Internal data streamers provide creativity services to clients that include the World Bank and the United Nations, charging between €70,000 ($74,890) and €250,000 ($263,890) per project. Over the past year, the firm has used generative AI in work for clients ranging from a European news channel to a prison in Italy.
So how does the company use AI?
Experimentation with ChatGPT and DALL-E
In a Google Meets chat, Garcia pulled up an Excel spreadsheet showing summaries of various projects. To quickly start the process of brainstorming client proposals, Garcia can enter keywords—like “climate change” or “sports”—into a Google Docs form. From there, the features he built on top of ChatGPT dump quotes from experts on the given topics into the spreadsheet.
Research for a project usually takes about two weeks but ChatGPT could cut that time frame in half, Garcia said. In the past six months, he has been training his more than two dozens of employees on how they can experiment and use ChatGPT and DALL-E in their methodologies.
While Garcia is quick to admit he’s an optimist, he understands why a pessimist might see generative AI in action and assume he’s about to lose his job. But he says the data he generates needs to be fact-checked, something he’ll be sure to remind his staff often.
“It is irresponsible to use this technology without understanding that it has a tendency to hallucinate and lie,” he says. He adds that his company has also implemented self-made Chrome integrations that find the source of the material on the Internet.

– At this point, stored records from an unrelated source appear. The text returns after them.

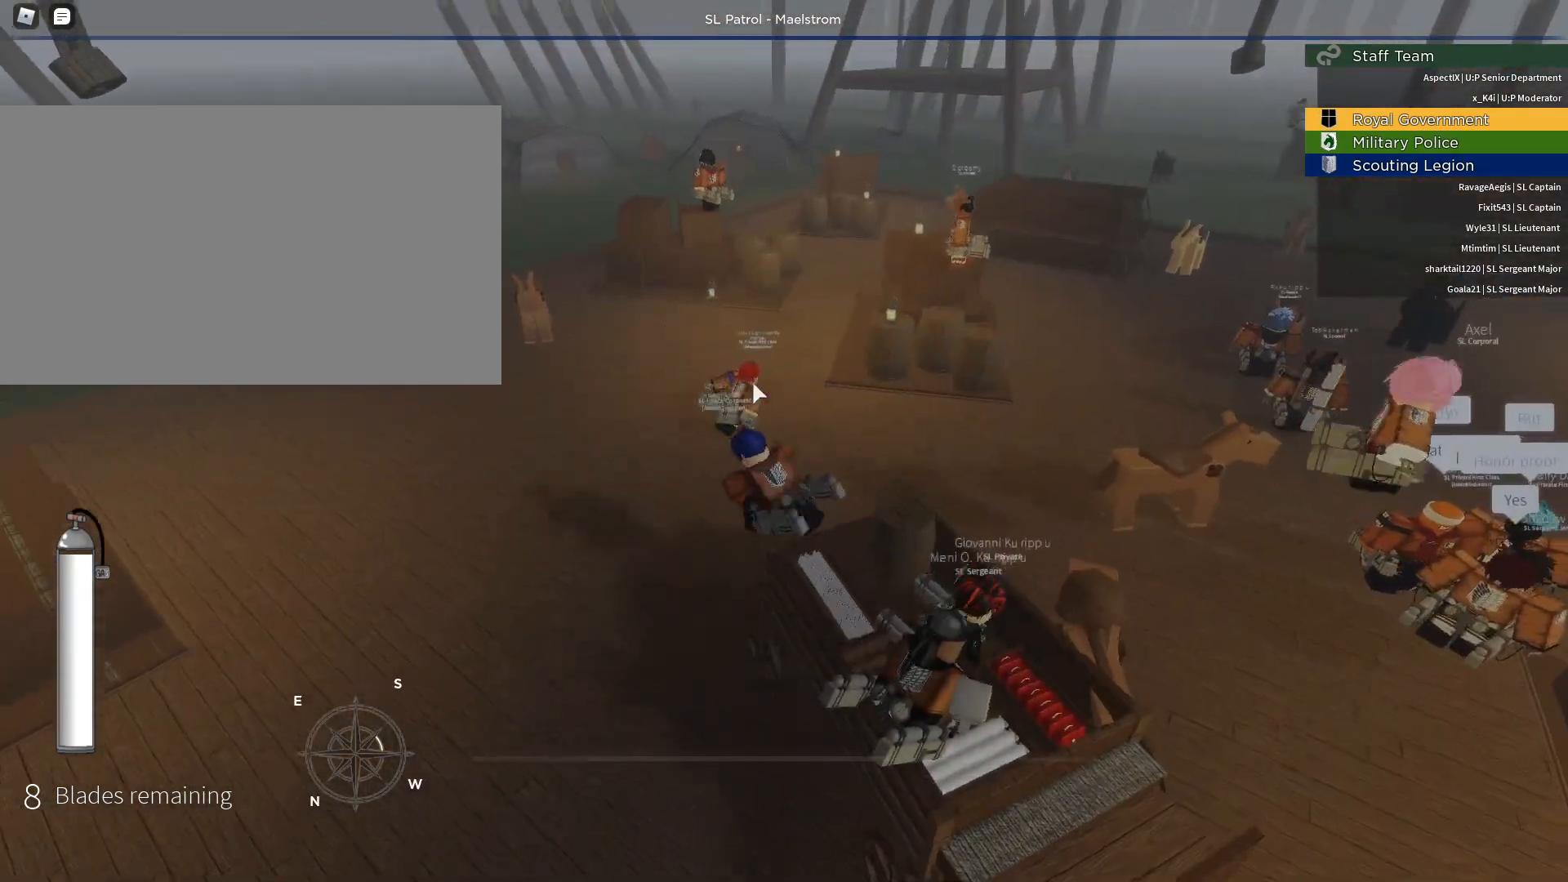
{"keys": ["a", "w"], "mouse": [], "events": [[100, "ctrl", "up"], [100, "tab", "down"], [200, "tab", "up"], [333, "a", "down"]]}
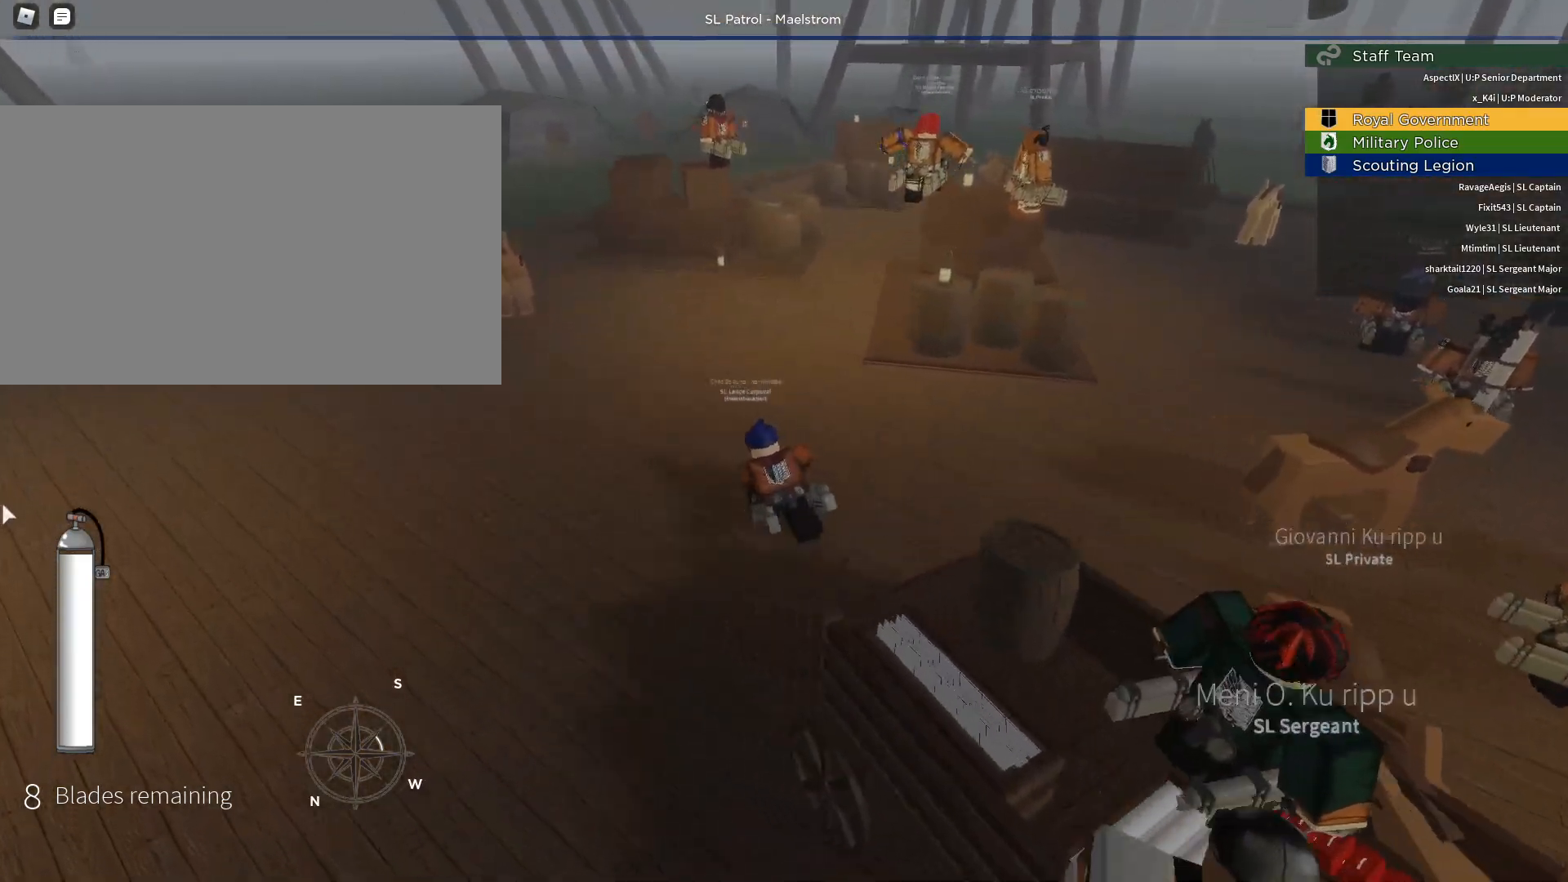
{"keys": ["a", "w"], "mouse": [], "events": [[67, "a", "up"], [217, "tab", "down"], [267, "tab", "up"], [450, "a", "down"]]}
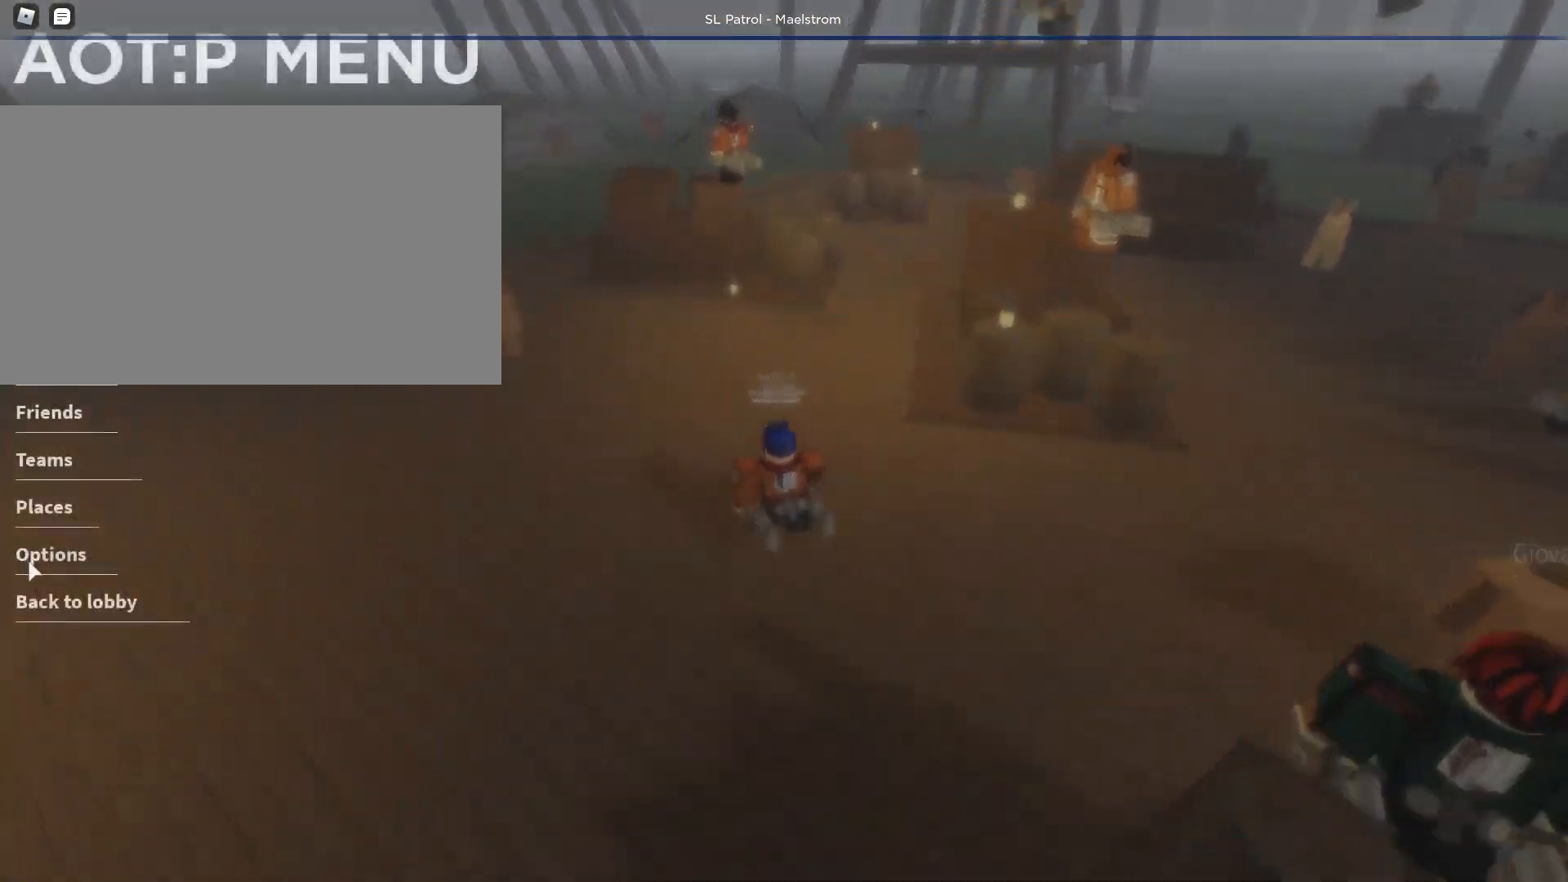
{"keys": ["a", "w"], "mouse": [], "events": []}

AI tools will change the way we work
Garcia recently spoke with FC Barcelona, who were curious about using AI to create advertising. But when Garcia explained how the language models behind generative AI tools like ChatGPT and DALL– Well are trained on images from the Internet, some of which may be copyrighted, the team hesitates.
Their trepidation is justified: In January, a group of artists filed a lawsuit against generative artificial intelligence makers Stability AI and Midjourney for deleting billions of images without consent for their models.
Still, the interest is high. Ever since Garcia joined Medium to write and publish articles Using AI in the creative industries last year business boomed, with home data streamers now receiving five times as many phone calls as six months ago.
Garcia believes the sudden surge of interest in his company is largely driven by the fear of missing out. He says companies are excited about this new AI and want to be able to say they used it in their projects, even if using it doesn’t change the bottom line all that much.
“We’re in this wonderful moment and together we’re exploring a new technology that’s obviously going to change a lot of things,” he says. “But it’s time to start thinking, well, why? If artificial intelligence is the answer, what’s the question?”